Ortec Finance, a leading provider of top-down climate scenario analysis for financial institutions, today released its updated 2026 climate scenarios, which for the first time include the impact of physical climate risk on sovereign debt holdings.
In Ortec Finance’s latest higher warming scenarios, which are closest to the current trajectory of global warming, physical risk caused by extreme weather events and climate tipping points lead to sharp and lasting declines in GDP. This would also result in much reduced tax revenues and large uninsured losses.
The latest figures show that the costs of climate change alone could drive up debt-to-GDP ratios in the UK to 114% by 2050 from 102% in 2025, and to 151% from 121% in the US.
“In our view, the adverse impact of climate change on global GDP, levels of insurability and ultimately the ability of governments to plug the funding gap through sovereign debt markets has been an important missing link in the total portfolio assessment of climate risk,” said Maurits van Joolingen, Managing Director for Climate Scenarios & Sustainability at Ortec Finance. “While climate risk is a systemic issue, it doesn’t affect all regions equally, necessitating a regional approach to investment strategies and sovereign debt portfolios, especially given their long maturities. It’s important for pension funds to evaluate how physical and transition climate risks influence national GDP, debt-to-GDP ratios, insurability and ultimately interest rates.”
Pension funds allocating to private assets need to understand climate impact now
As pension funds search for higher returns and governments exert pressure on fund managers to invest locally, many fund managers are increasing their investments in private assets.
“Pension funds investing in private assets need to be aware of the physical climate-related risks associated with holding these assets, which are typically less liquid and held for much longer than equites or bonds. Investments made now into infrastructure or real estate typically have a 15-year plus time horizon, so these are highly likely to be affected by rising physical climate risks,” added van Joolingen.
Over a 15-year time horizon, private infrastructure assets in the US will suffer a 30% loss in returns, in comparison to their baseline expectations*, under a Limited Action scenario, where temperatures increase by 2.8 °C by 2100.
Losses will exceed 60% in a High Warming scenario, where temperatures increase 3.8 °C by 2100. In Europe, losses range from 15% in a Limited Action scenario to over 30% in a High Warming scenario.
Over the same time period, US private equity underperforms by over 35% in a Limited Action scenario and over 65% in a High Warming scenario, while in Europe private equity underperforms by over 20% in a Limited Action scenario and over 50% in a High Warming scenario.

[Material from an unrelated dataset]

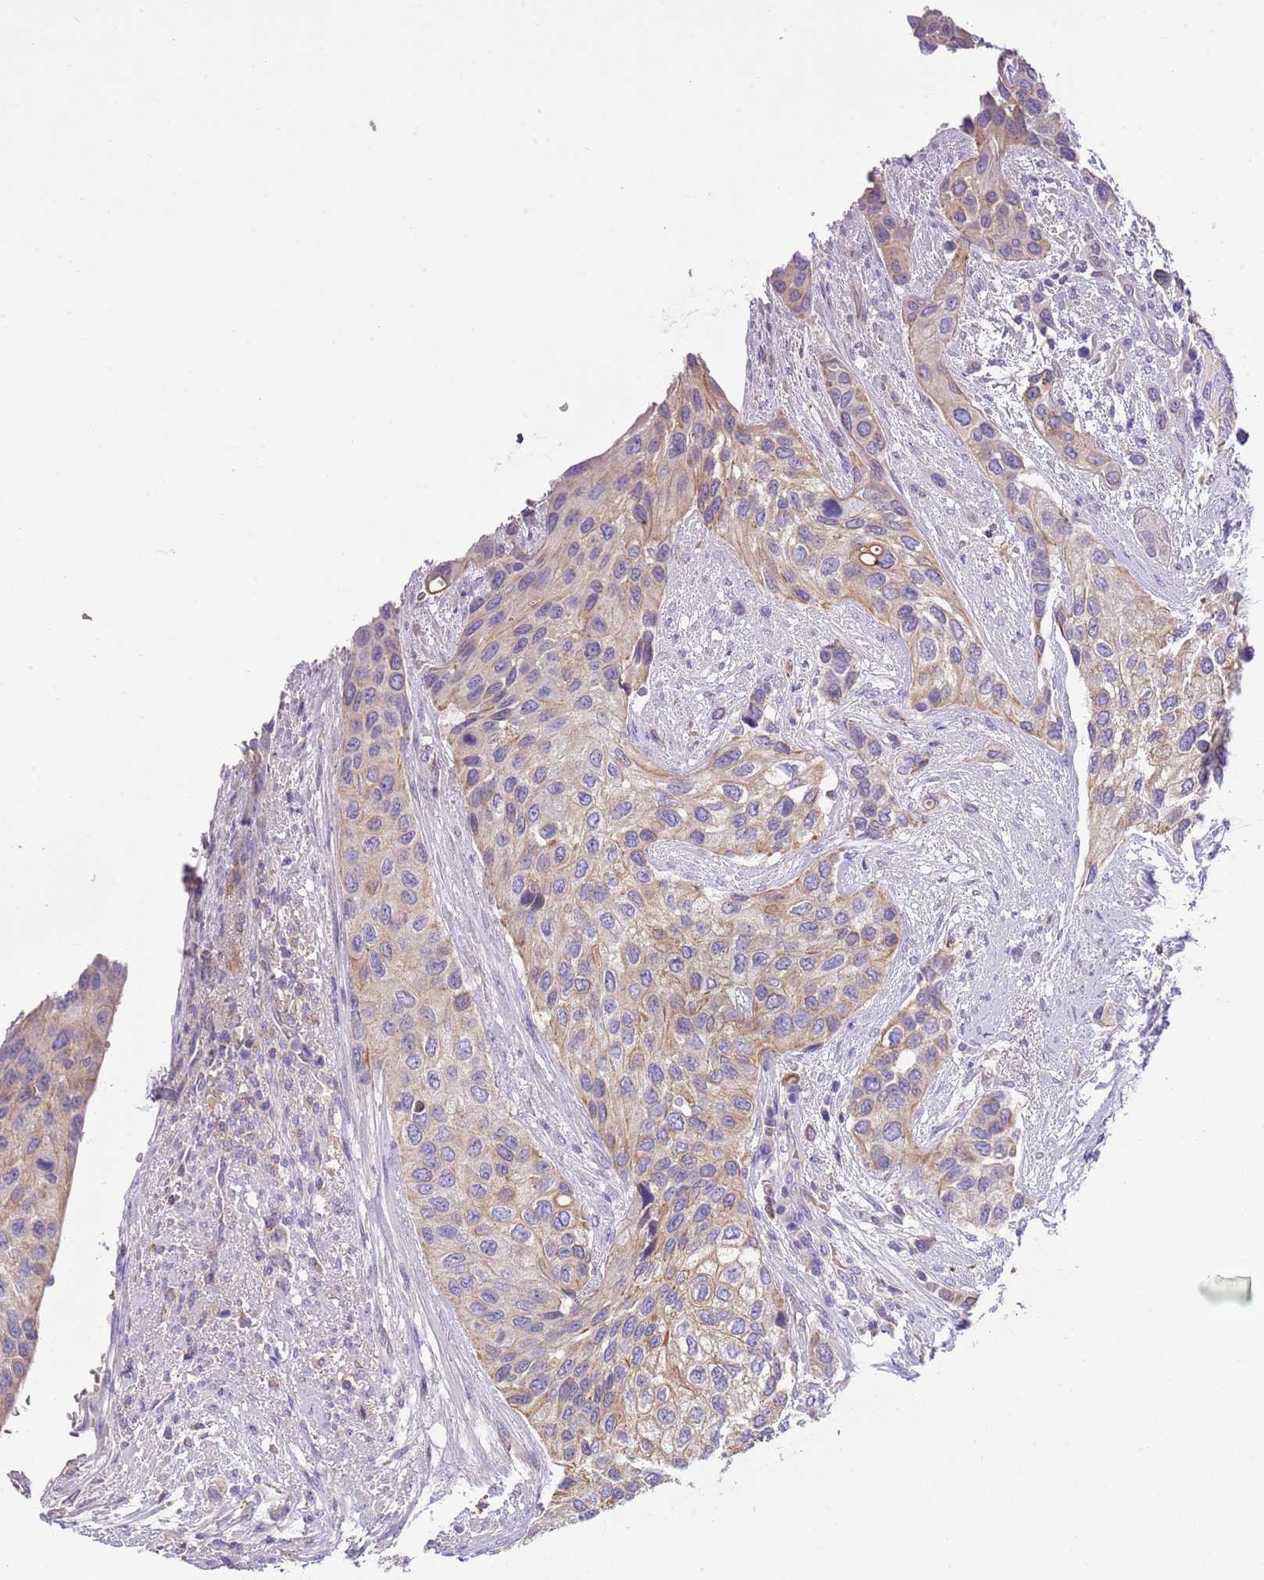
{"staining": {"intensity": "weak", "quantity": "25%-75%", "location": "cytoplasmic/membranous"}, "tissue": "urothelial cancer", "cell_type": "Tumor cells", "image_type": "cancer", "snomed": [{"axis": "morphology", "description": "Normal tissue, NOS"}, {"axis": "morphology", "description": "Urothelial carcinoma, High grade"}, {"axis": "topography", "description": "Vascular tissue"}, {"axis": "topography", "description": "Urinary bladder"}], "caption": "Protein staining displays weak cytoplasmic/membranous staining in approximately 25%-75% of tumor cells in high-grade urothelial carcinoma.", "gene": "HES3", "patient": {"sex": "female", "age": 56}}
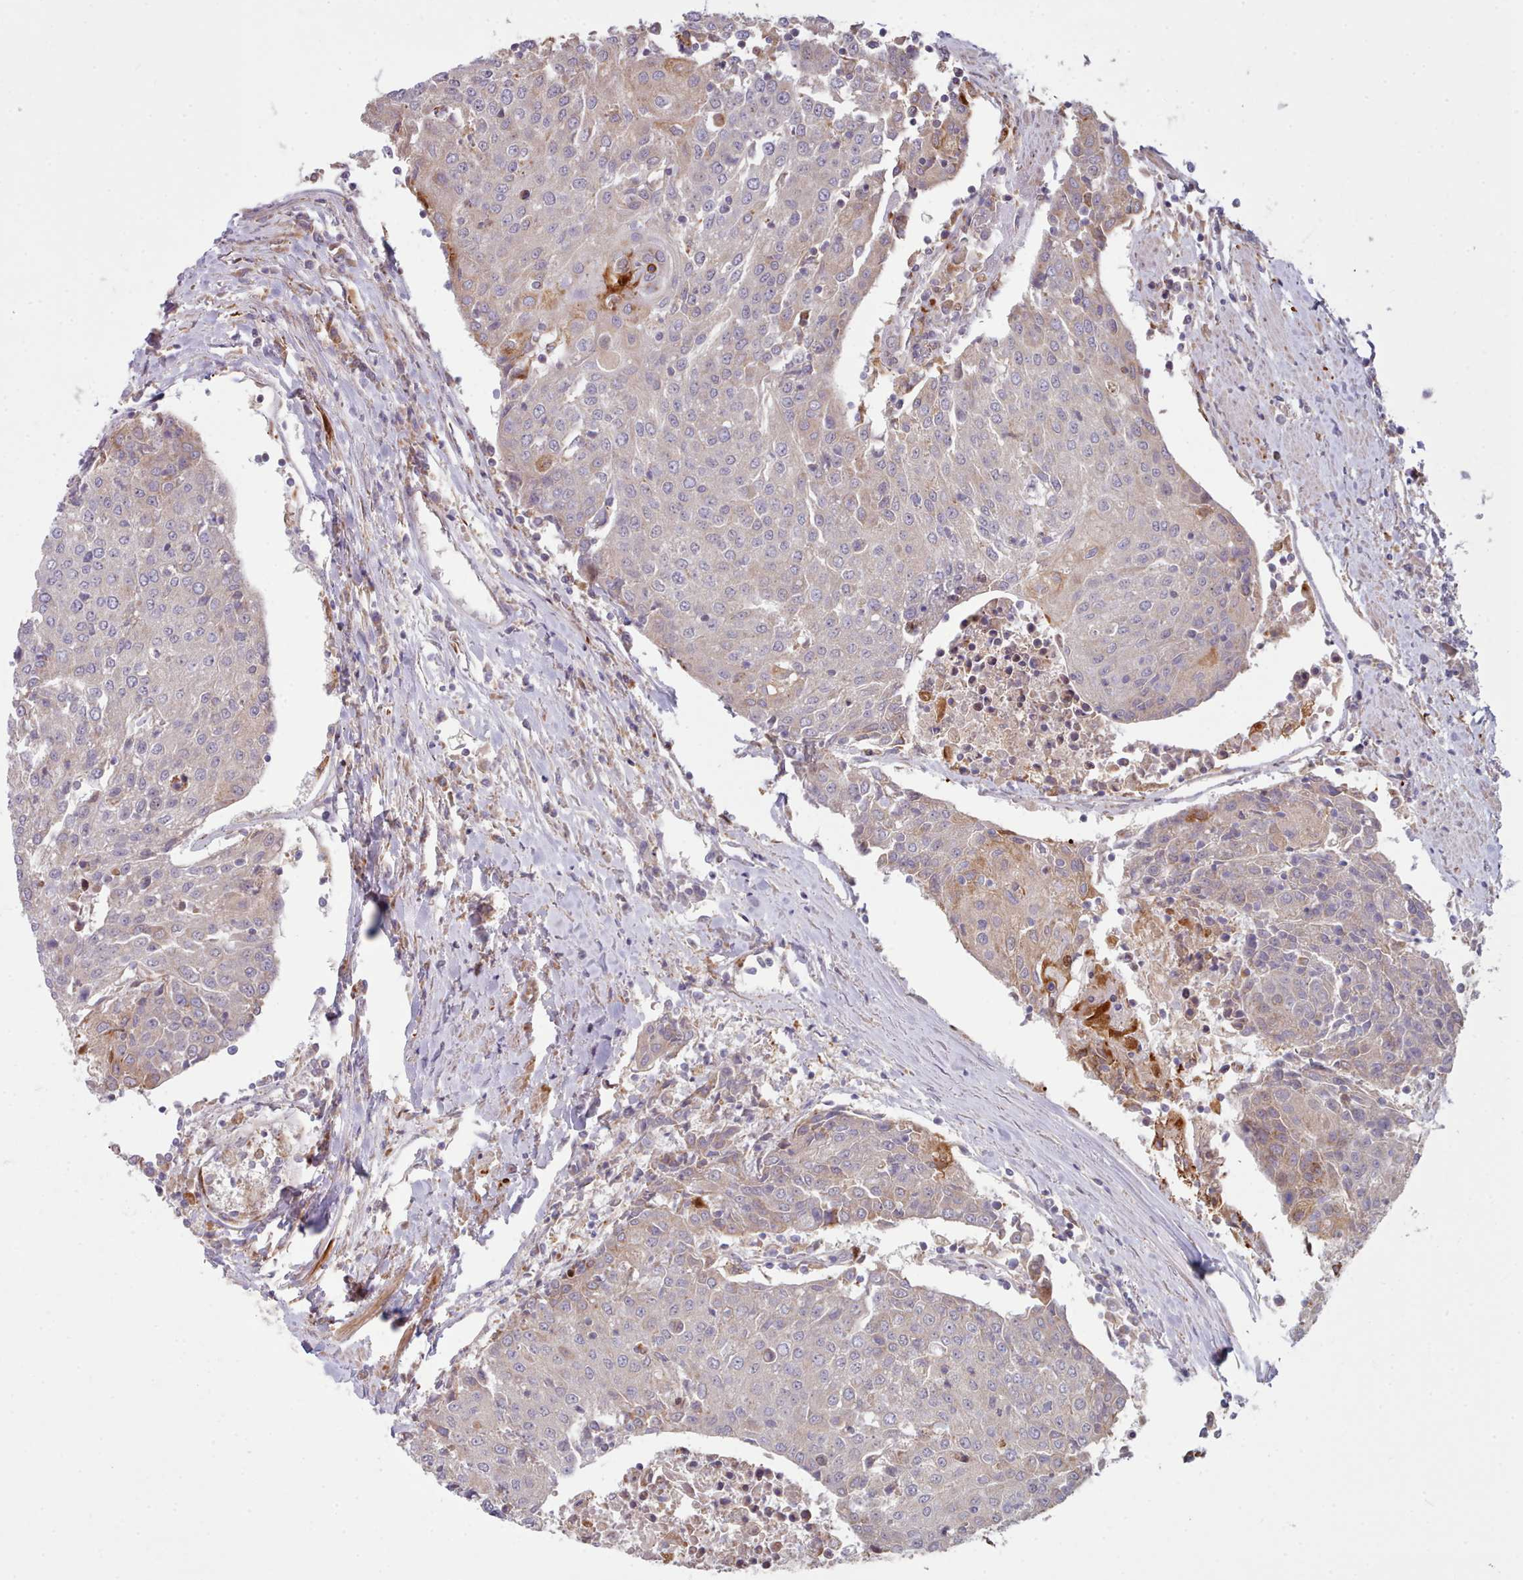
{"staining": {"intensity": "weak", "quantity": "<25%", "location": "cytoplasmic/membranous"}, "tissue": "urothelial cancer", "cell_type": "Tumor cells", "image_type": "cancer", "snomed": [{"axis": "morphology", "description": "Urothelial carcinoma, High grade"}, {"axis": "topography", "description": "Urinary bladder"}], "caption": "The micrograph shows no significant expression in tumor cells of high-grade urothelial carcinoma. (DAB immunohistochemistry (IHC) with hematoxylin counter stain).", "gene": "TRIM26", "patient": {"sex": "female", "age": 85}}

Losses under these scenarios occur as longer-term physical risks begin to be priced into financial markets.
Delayed transition to net zero signals financial market disruption and sustained macroeconomic strain.
Ortec Finance’s analysis continues to indicate that achieving net zero by 2050 is no longer feasible, as highlighted in its 2025 update, pointing investors to focus towards its Delayed Net-Zero scenario.
“The lack of progress in implementing transition policy, compounded by the current geopolitical volatility and weak commitment from major governments, suggests that investors must understand how sudden financial market disruption and sustained macroeconomic strain from 2°C warming could materialize under a delayed transition,” added van Joolingen.
Under Ortec Finance’s Delayed Net-Zero scenario, returns on European listed equities could decline by over 15% and US listed equities around 20% by 2030.
Commenting on the latest scenarios, Sophie Heald, Senior Climate Specialist at Ortec Finance, added: “The results of our 2026 scenarios highlight the widespread impact posed by rising physical climate risks, and how this systemic impact influences insurability, a growing concern amongst investors. With physical risks remaining insufficiently priced in across all asset classes, investors who understand these climate-induced risks have the ability to access first mover advantage, with a realistic and comprehensive climate risk assessment derived from plausible robust scenarios.”
* The Ortec Finance Climate Scenarios are created as deviations from a baseline scenario (OF baseline) that reflects public reference climate scenarios in the 2°C to 3°C global warming range.